Question

An experiment consists of tossing a die and then flipping a coin once if the number on the die is even. If the number on the die is odd, the coin is flipped twice. Using the notation 4H, for example, to denote the outcome that the die comes up 4 and then the coin comes up heads, and 3HT to denote the outcome that the die comes up 3 followed by a head and then a tail on the coin, construct the sample space S and then find the probability of getting an even number on the die followed by one head. 3/18 6/18 3/12 6/12

Answer 1

Answer:

$\Omega = \{ 1HH, 1HT, 1TH, 1TT, 2H, 2T, 3HH, 3HT, 3TH, 3TT, 4H, 4T,\\5HH , 5HT, 5TH, 5TT, 6H, 6T \}$

The probability is 3/12. The third option is correct.

Step-by-step explanation:

The sample space is

$\Omega = \{ 1HH, 1HT, 1TH, 1TT, 2H, 2T, 3HH, 3HT, 3TH, 3TT, 4H, 4T,\\5HH , 5HT, 5TH, 5TT, 6H, 6T \}$

Note that this sample space is not equally probable.
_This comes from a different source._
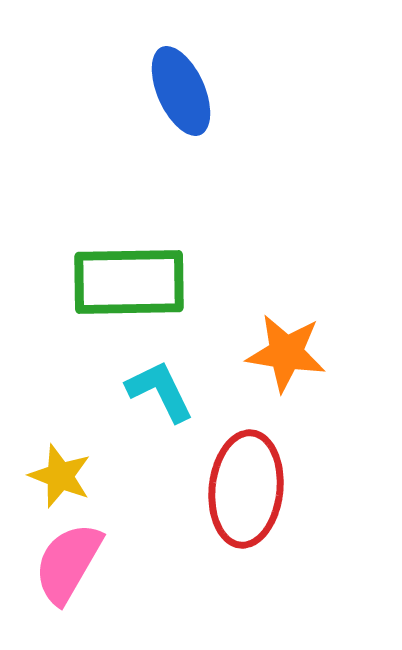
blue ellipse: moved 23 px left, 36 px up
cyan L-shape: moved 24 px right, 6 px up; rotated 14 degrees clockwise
The probability of getting a given number followed is the probability of getting an even number from the 6 numbers (3/6) multiplied by the probability of getting a head after getting that even number, that is 1/2, because is equally probable to get heads or tails from one single coin toss (note that we are assuming that the dice was even, thats why there is a single coin toss).

Therefore, the probability of getting an even number and a head is

P( D in {2,4,6} , H = 1) = P(D in {2,4,6}) * P(H=1 | D in {2,4,6}) = 3/6 * 1/2 = 3/12.